Similarly, if you made a mistake with your hair dye, Coca-Cola comes to the rescue. It’s probably best to get in the shower first, then pour Diet Coke over your hair. Let the soda sit for a few minutes, then wash your hair like normal. This method is effective in removing temporary hair dyes, but will likely only fade professionally applied dyes.

Clean marker stains

Coca-Cola is also an easy way to remove marker stains from carpet. Apply a small amount of Coke, scrub the spot, then clean with soapy water.

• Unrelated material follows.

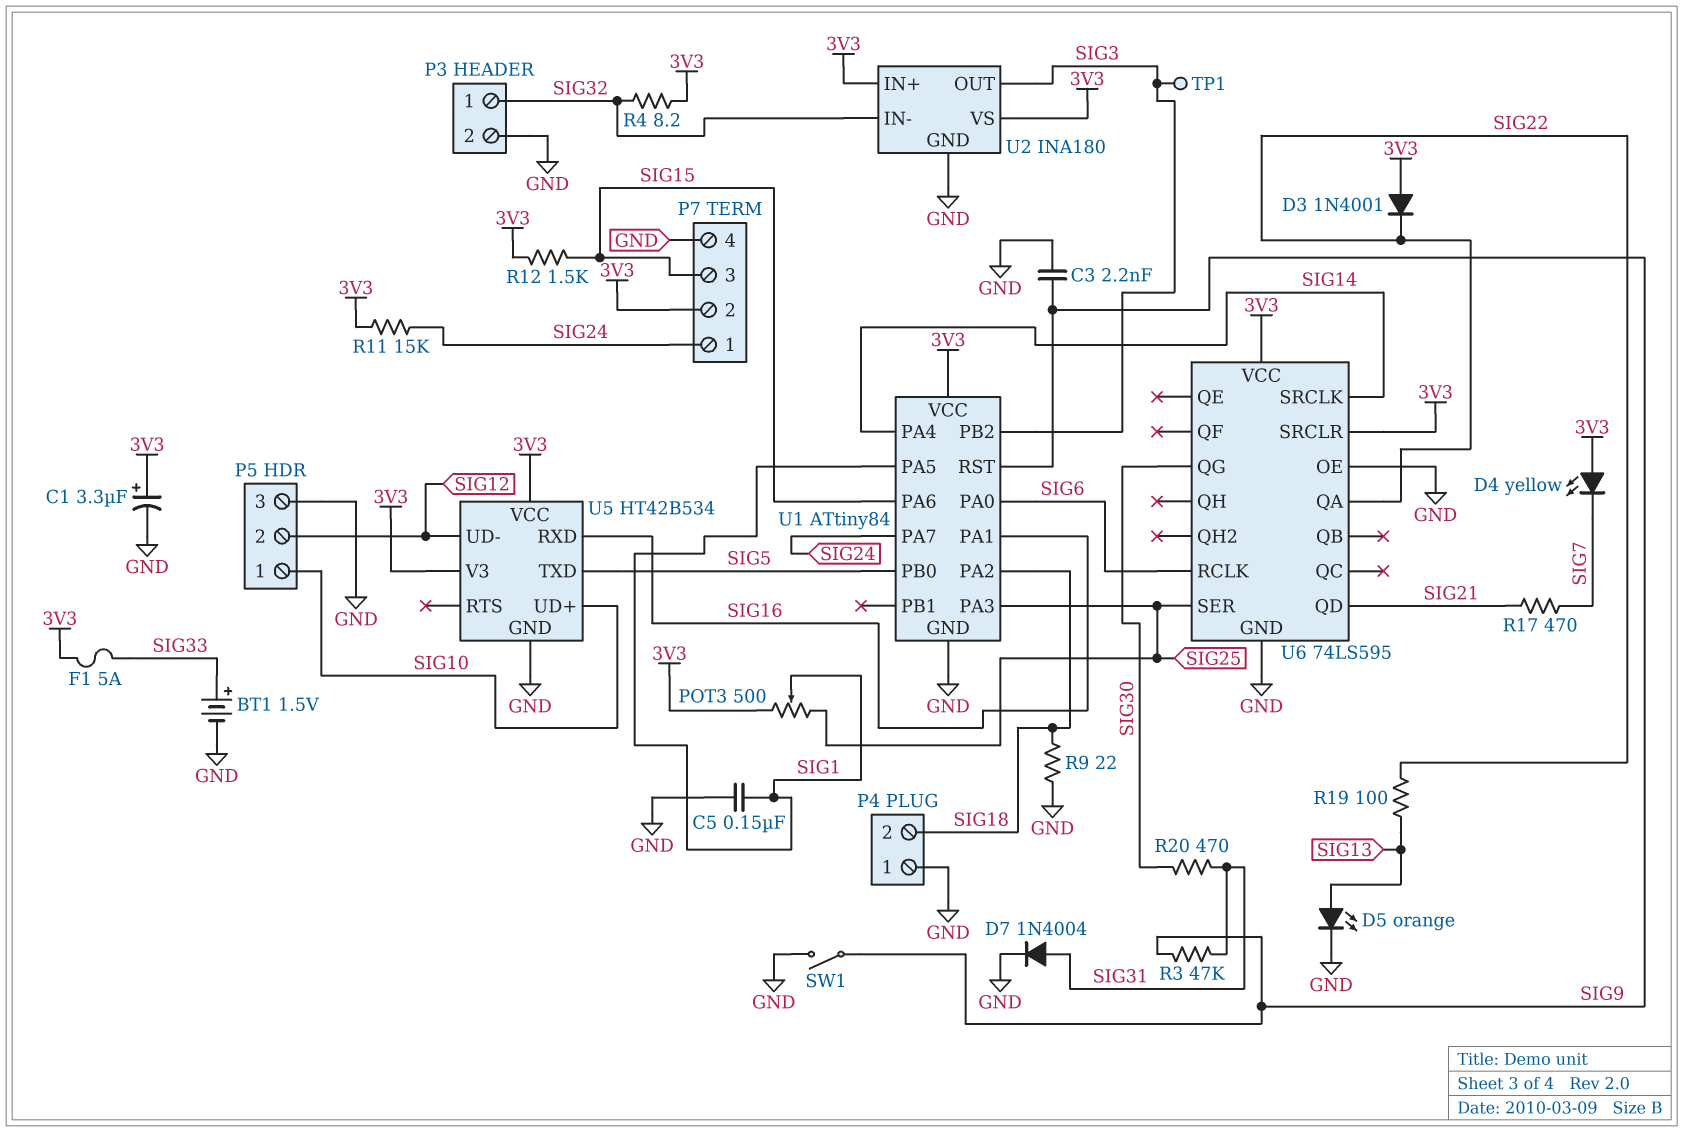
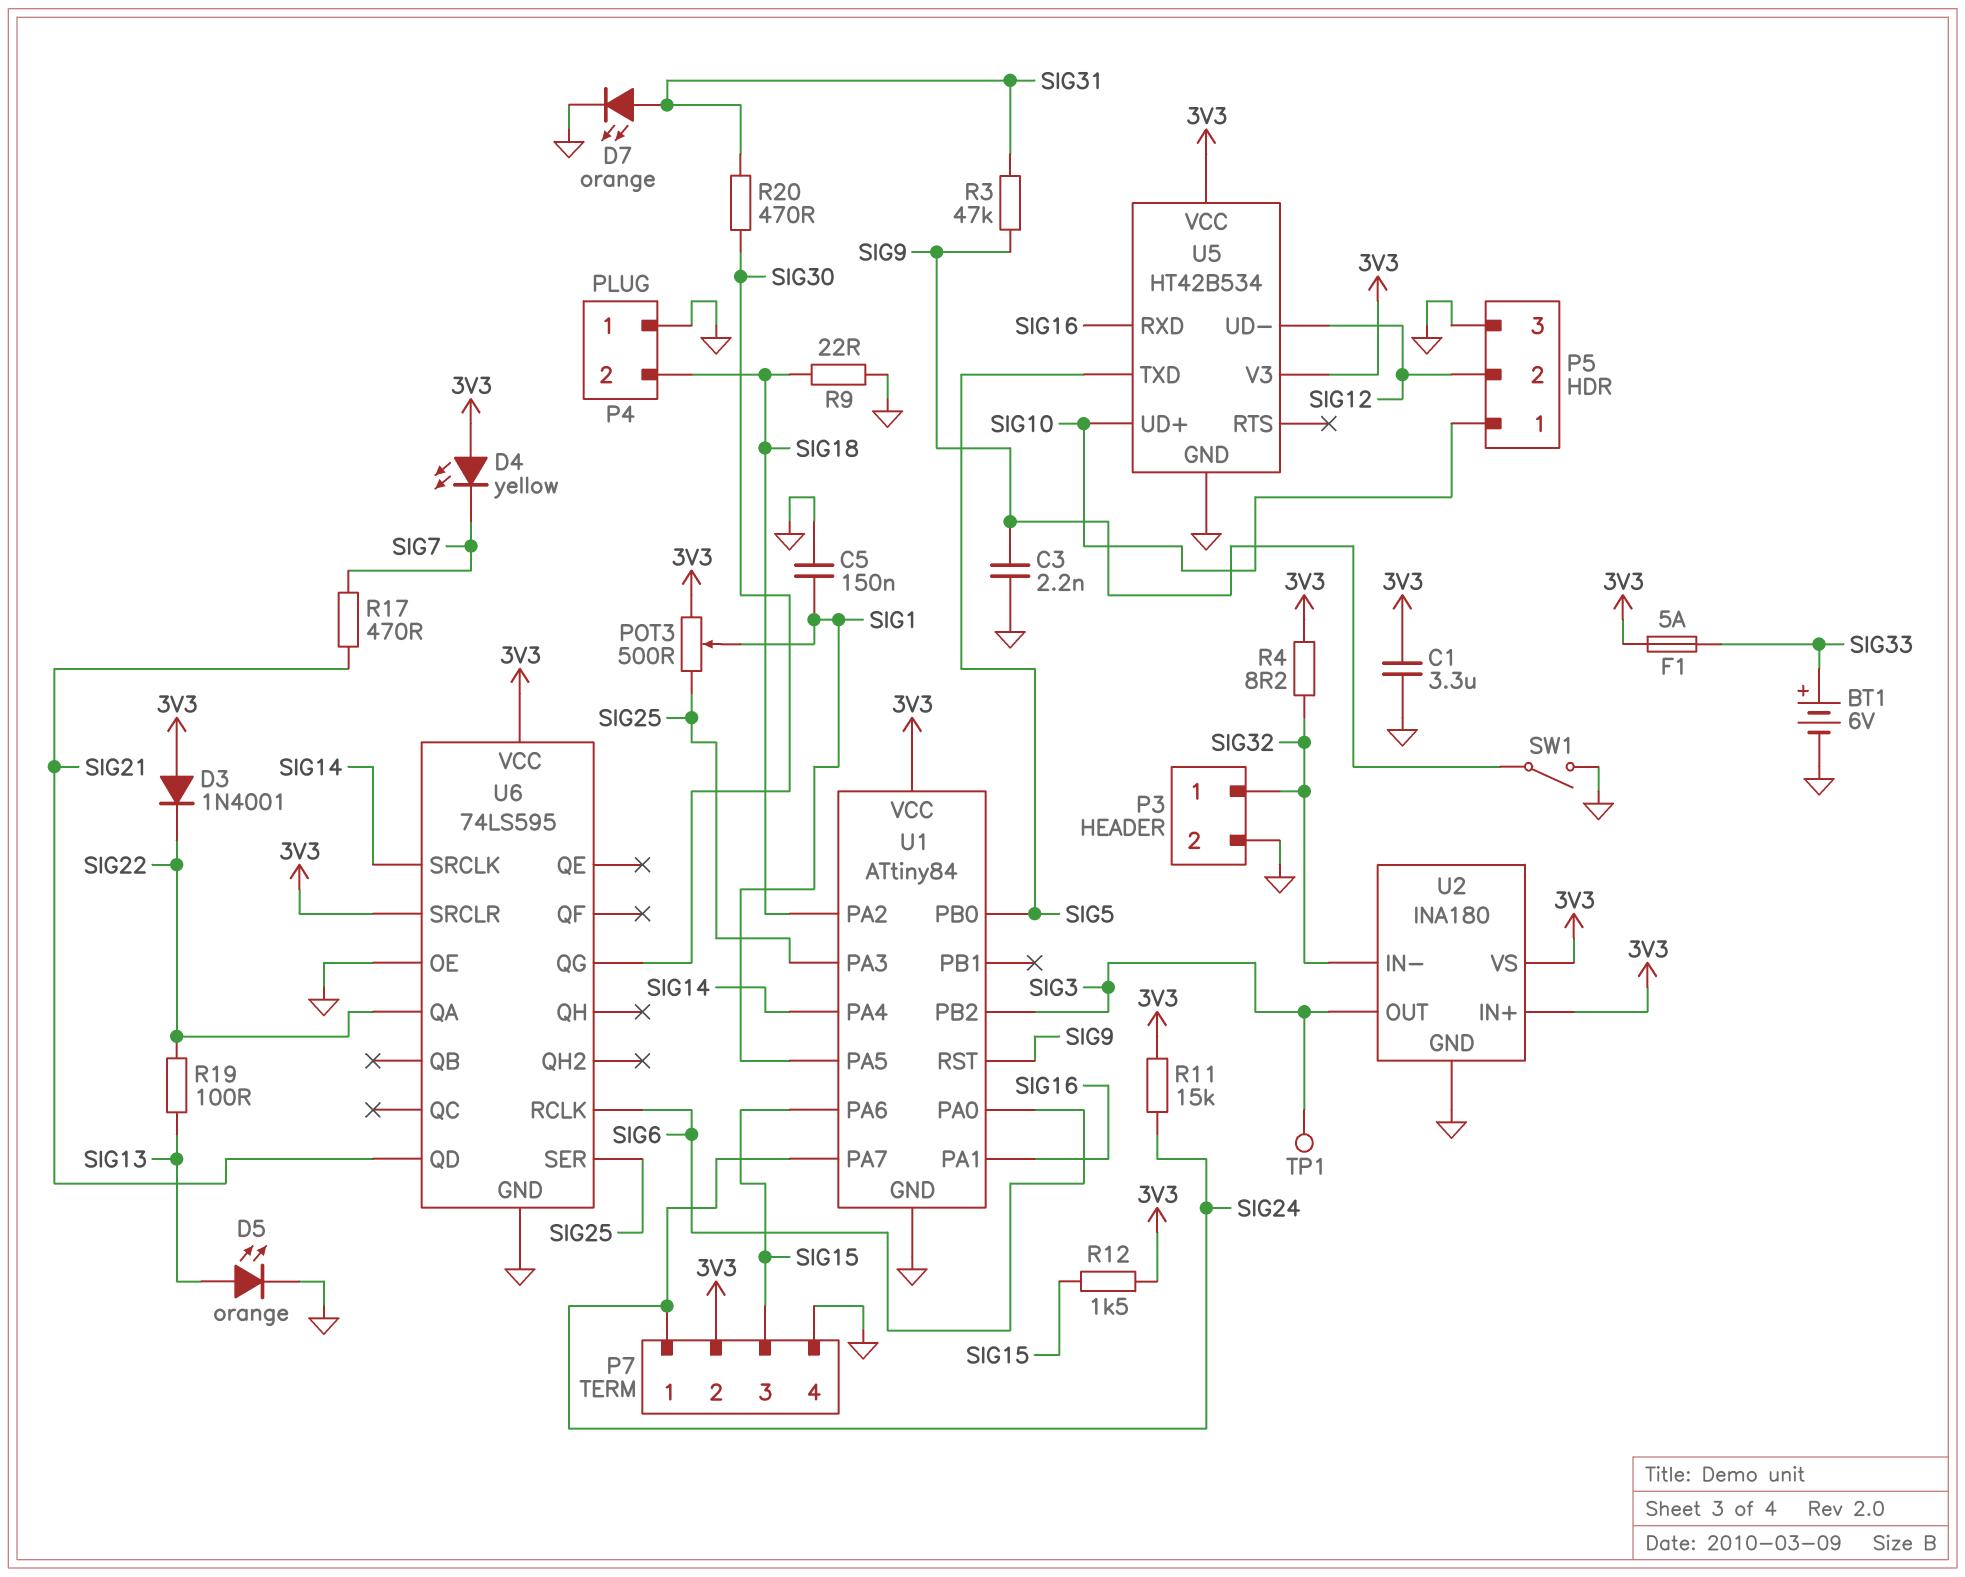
BT1: 1.5V (plus SIG33, minus GND) -> 6V (plus SIG33, minus GND)
C1: 3.3uF (plus 3V3, minus GND) -> 3.3uF (3V3, GND)
D7: diode 1N4004 (A SIG31, K GND) -> LED orange (A SIG31, K GND)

Again, remember that Coca-Cola is brown, so removing stains on white or light-colored carpets might be better achieved with another method.

Clean your toilet

Coca-Cola can also help you clean elsewhere in the house. To easily clean a toilet, pour Coca-Cola all around the bowl and let it sit. There’s no need to scrub, simply flush and your toilet should be sparkling clean.

Feed your plants

Coca-Cola is also a surprising way to add a little extra life to some flowering plants. Particularly with azaleas and gardenias, adding a small amount of Coca-Cola to the soil can deliver nutrients your plant may be low on.

Get rid of bugs at a picnic

The last of our unusual uses for Coca-Cola is to safeguard your picnic or outdoor lunch from pests and wasps. Simply pour a small cup of Coca-Cola and set it out about a half hour before you start to eat. By placing the cup away from your site, bugs will be drawn to the soda and not your lunch.